Saved data entries
= = =
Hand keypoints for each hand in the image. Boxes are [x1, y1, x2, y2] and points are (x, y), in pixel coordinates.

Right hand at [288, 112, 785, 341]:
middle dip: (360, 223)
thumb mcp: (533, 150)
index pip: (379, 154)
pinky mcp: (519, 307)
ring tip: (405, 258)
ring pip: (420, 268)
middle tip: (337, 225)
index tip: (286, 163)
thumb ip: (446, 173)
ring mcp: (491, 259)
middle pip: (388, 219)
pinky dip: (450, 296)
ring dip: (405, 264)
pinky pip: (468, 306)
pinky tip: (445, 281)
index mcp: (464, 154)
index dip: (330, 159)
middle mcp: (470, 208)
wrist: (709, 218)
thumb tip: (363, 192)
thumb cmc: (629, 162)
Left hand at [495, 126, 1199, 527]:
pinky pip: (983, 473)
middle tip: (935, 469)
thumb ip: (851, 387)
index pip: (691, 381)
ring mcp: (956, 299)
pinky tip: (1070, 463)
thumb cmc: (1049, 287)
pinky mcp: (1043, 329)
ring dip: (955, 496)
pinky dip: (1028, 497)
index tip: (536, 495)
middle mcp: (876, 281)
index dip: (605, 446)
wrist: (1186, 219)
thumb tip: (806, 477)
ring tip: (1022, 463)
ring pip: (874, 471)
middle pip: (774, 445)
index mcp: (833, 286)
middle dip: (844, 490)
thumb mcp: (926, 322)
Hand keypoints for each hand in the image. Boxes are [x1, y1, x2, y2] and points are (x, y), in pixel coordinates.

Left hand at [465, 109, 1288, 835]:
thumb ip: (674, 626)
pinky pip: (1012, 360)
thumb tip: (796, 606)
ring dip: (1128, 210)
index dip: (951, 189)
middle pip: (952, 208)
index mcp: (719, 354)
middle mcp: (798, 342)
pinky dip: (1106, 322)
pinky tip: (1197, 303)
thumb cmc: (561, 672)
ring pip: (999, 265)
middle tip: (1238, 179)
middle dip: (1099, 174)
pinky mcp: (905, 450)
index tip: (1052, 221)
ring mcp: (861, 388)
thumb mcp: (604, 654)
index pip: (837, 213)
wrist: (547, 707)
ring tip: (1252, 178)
= = =
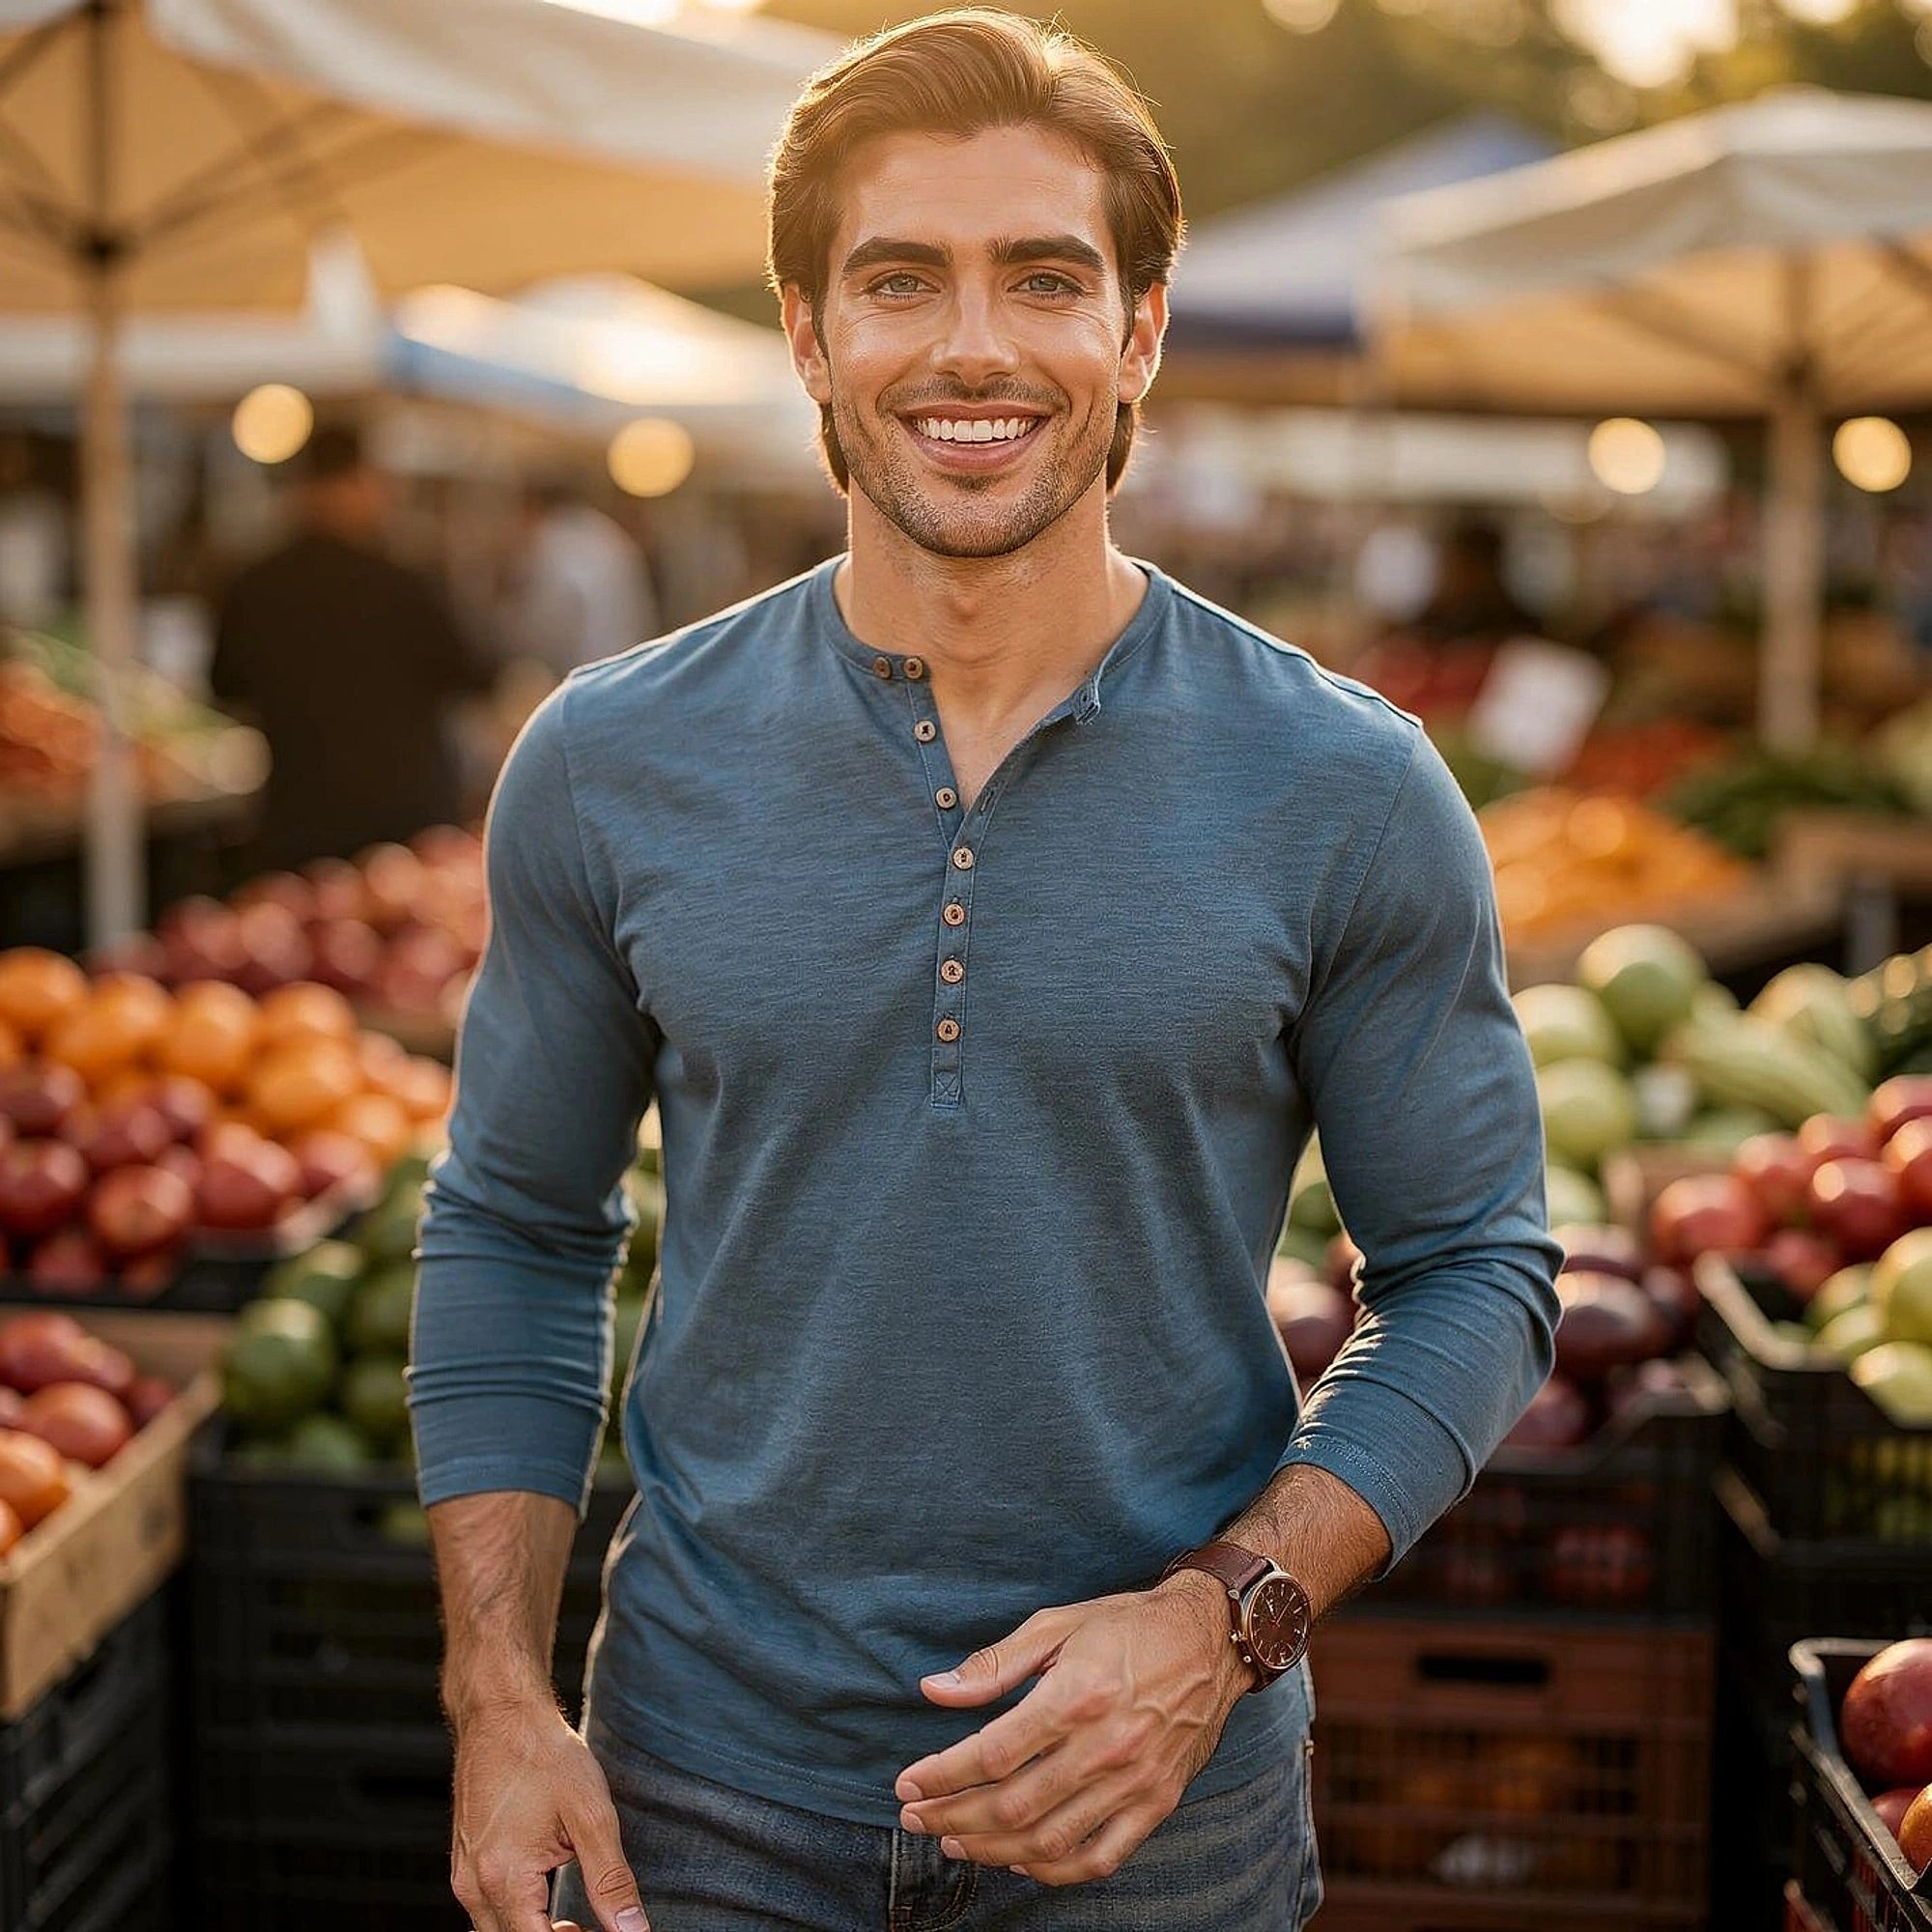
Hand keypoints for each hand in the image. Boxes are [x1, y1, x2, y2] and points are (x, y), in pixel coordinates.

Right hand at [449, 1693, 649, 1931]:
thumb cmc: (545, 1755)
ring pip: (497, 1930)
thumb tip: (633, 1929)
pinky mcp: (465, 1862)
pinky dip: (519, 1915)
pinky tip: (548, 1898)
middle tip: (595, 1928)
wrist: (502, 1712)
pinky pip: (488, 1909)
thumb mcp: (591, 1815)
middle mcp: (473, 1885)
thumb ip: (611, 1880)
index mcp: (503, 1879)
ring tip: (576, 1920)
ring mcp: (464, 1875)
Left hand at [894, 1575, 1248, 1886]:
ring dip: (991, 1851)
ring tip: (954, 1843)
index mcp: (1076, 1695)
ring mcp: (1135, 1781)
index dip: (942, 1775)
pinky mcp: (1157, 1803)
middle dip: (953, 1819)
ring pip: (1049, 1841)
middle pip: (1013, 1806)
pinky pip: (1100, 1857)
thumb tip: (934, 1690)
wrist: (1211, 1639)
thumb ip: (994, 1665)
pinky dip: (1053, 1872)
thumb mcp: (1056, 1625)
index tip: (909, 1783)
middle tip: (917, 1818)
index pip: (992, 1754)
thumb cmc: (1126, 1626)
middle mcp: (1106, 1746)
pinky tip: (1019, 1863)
= = =
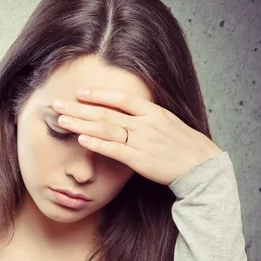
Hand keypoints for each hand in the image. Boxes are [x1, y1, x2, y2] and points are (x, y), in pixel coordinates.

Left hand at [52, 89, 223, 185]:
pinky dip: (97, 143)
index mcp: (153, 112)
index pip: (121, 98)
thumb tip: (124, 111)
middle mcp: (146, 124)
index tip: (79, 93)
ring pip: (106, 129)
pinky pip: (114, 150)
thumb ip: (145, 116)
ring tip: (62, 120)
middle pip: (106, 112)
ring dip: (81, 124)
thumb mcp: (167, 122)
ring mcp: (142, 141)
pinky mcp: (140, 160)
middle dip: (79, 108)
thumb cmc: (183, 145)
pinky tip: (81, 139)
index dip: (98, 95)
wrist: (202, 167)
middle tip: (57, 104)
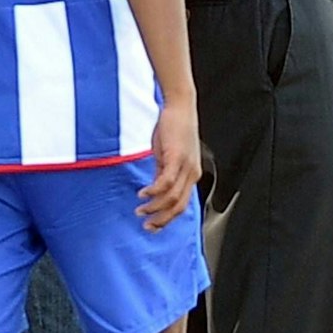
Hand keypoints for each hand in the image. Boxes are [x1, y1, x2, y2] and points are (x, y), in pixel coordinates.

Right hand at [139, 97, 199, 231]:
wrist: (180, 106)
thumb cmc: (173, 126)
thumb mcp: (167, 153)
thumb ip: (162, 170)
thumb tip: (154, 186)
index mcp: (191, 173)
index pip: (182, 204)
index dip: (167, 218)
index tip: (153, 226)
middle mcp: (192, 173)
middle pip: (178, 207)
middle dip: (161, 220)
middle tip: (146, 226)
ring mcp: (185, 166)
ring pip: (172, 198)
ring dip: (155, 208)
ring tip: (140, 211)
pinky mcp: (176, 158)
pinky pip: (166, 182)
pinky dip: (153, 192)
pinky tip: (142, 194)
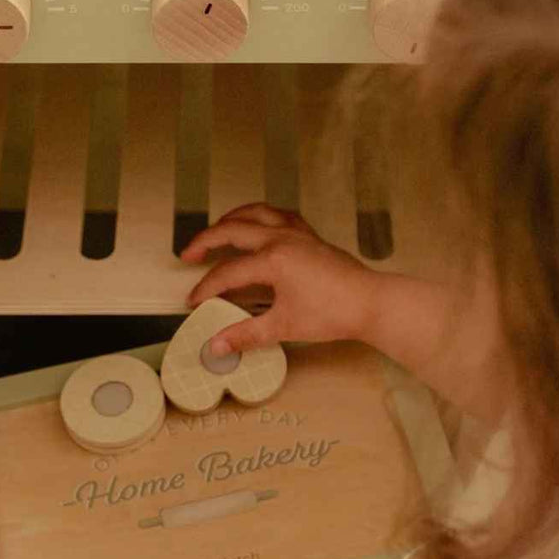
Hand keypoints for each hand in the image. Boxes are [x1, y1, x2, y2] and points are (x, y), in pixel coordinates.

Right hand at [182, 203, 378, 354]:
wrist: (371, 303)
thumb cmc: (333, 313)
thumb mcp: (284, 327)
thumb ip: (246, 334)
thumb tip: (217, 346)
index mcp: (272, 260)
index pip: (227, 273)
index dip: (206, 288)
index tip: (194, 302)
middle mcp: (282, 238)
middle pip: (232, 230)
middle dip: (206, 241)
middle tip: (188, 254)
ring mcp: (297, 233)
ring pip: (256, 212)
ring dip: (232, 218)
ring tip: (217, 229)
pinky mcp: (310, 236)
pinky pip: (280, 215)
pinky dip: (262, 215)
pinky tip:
= = =
:: THE TASK ::
How many of the lines in the records include the string "wrist"? Reply with the number alone.

:: ANSWER TO THIS TASK ::
8